Moins d’un mois de cohabitation à la pointe de l’attaque parisienne et le trio infernal formé par Neymar, Kylian Mbappé et Edinson Cavani aura déjà formellement expédié un entraîneur au chômage. Et quel entraîneur: Carlo Ancelotti, en poste au Bayern de Munich, balayé 0-3 mercredi au Parc des Princes. Rien moins qu’un triple vainqueur de la Ligue des Champions: en 2003 et 2007 avec le Milan AC puis en 2014 avec le Real Madrid, ce qui n’avait pas empêché la direction du club espagnol de le virer un an plus tard. Ancelotti subit ainsi son deuxième licenciement de rang – et le premier en cours de saison, ce qui fera mécaniquement baisser sa cote parmi les coachs les plus en vogue.
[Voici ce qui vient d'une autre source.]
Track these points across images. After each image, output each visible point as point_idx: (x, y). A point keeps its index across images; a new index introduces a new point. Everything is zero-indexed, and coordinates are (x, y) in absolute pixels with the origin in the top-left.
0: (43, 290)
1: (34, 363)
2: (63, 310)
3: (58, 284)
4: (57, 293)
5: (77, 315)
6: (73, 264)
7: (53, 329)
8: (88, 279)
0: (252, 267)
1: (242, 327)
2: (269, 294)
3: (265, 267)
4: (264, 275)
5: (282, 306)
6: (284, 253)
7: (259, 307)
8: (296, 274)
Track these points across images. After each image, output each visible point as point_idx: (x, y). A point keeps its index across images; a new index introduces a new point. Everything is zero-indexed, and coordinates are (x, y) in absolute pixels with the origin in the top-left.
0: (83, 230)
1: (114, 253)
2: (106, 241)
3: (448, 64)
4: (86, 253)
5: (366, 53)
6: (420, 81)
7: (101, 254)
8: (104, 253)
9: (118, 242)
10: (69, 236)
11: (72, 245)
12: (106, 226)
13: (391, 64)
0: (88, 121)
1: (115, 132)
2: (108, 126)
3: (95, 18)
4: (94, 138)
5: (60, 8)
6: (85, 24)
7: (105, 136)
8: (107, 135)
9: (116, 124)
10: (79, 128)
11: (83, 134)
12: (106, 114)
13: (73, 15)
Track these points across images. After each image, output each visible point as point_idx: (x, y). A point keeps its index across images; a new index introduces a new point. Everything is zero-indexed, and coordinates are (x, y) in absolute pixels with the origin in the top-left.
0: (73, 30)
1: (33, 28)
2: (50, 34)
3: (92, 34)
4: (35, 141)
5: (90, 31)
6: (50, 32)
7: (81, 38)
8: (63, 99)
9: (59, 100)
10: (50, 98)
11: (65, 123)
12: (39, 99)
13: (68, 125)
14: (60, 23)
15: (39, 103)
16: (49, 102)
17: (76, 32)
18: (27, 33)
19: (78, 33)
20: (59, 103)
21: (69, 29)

Le communiqué du Bayern est sec comme un coup de trique: «A la suite d'une analyse interne après la défaite 3-0 dans le match de groupe de la Ligue des Champions sur le terrain du Paris Saint-Germain, le FC Bayern Munich se sépare de Carlo Ancelotti», a expliqué le club sur son site internet. L'«analyse interne» courrait en vérité depuis la saison dernière, sa hiérarchie lui ayant mis un adjoint dans les pattes – que l'Italien avait confessé ne pas avoir choisi – pour restreindre quelque peu sa marge de manœuvre. Du reste, c'est l'adjoint en question, le Français Willy Sagnol, qui succède provisoirement à Ancelotti à la tête de l'équipe première, laissant deviner que le coup vient de loin, ou qu'il confirme au moins une sorte de tendance.
«Inverser la courbe»
Mercredi, après une défaite au Parc consécutive à un début de saison mitigé tant sur le plan des résultats que de l'expression collective, le patron du club, l'ex-Ballon d'or Karl-Heinz Rummenigge, avait expliqué sa façon de voir: «Il est important que nous inversions vite la courbe et que nous nous présentions de nouveau comme le Bayern Munich.» Ce club puissant, systématiquement en demi-finale de la Ligue des champions qu'il pleuve ou qu'il vente, imposant son jeu partout sans un regard pour les forces supposées de l'adversaire.
Une vision glorieuse, brillante, profondément allemande dans la confiance en soi qu’elle implique, une vision remontant aux années 70 et jamais démentie depuis. Partant, le licenciement d’Ancelotti a le goût du temps qui passe: quand il expliquait au début du mois que les 40 millions d’euros lâchés cet été par le club pour acheter le milieu Corentin Tolisso - plus grosse somme jamais concédée par le club bavarois sur le marché des transferts-, est dorénavant une «somme moyenne» à l’heure où le Paris-SG met un multiplicateur six pour arracher Neymar à Barcelone, le buteur du Bayern Robert Levandowski dit aussi que l’heure tourne et que son club n’est plus raccord avec une époque où l’argent tient le foot par tous les bouts, de A à Z.
«Accompagnateur»
Sur une échelle temporelle plus réduite, on constate que le mode de coaching d’Ancelotti, que l’on pourrait ranger dans la catégorie des «accompagnateurs» (le mot est de Marcelo Bielsa) dont le savoir-faire consiste à permettre aux superstars de cohabiter dans le vestiaire plutôt que de susciter des choses nouvelles chez les joueurs, quitte à bousculer leurs habitudes et les sortir de leur zone de confort, n’est plus en cours dans les grands clubs: autre parangon de ce style pacifique, Laurent Blanc est toujours à la recherche d’un club depuis son renvoi du Paris-SG en juin 2016.
Enfin, le renvoi de l’entraîneur italien, comme celui de la plupart de ses pairs, relève aussi du dérisoire et de l’absurde. Le 18 avril dernier, en quart de finale de la Ligue des champions, le Bayern était éliminé à Madrid après prolongations (2-4, 2-1 pour les Allemands après le temps réglementaire après la défaite 1-2 à Munich à l’aller) au terme d’un match extraordinaire, durant lequel l’attaquant du Real Madrid Cristiano Ronaldo a inscrit trois buts. Tous hors-jeu. Avec un arbitre plus costaud, le Bayern pouvait tout aussi bien être champion d’Europe à la place de son adversaire du jour un mois plus tard. Mais ce genre d’uchronie, c’est l’histoire du football.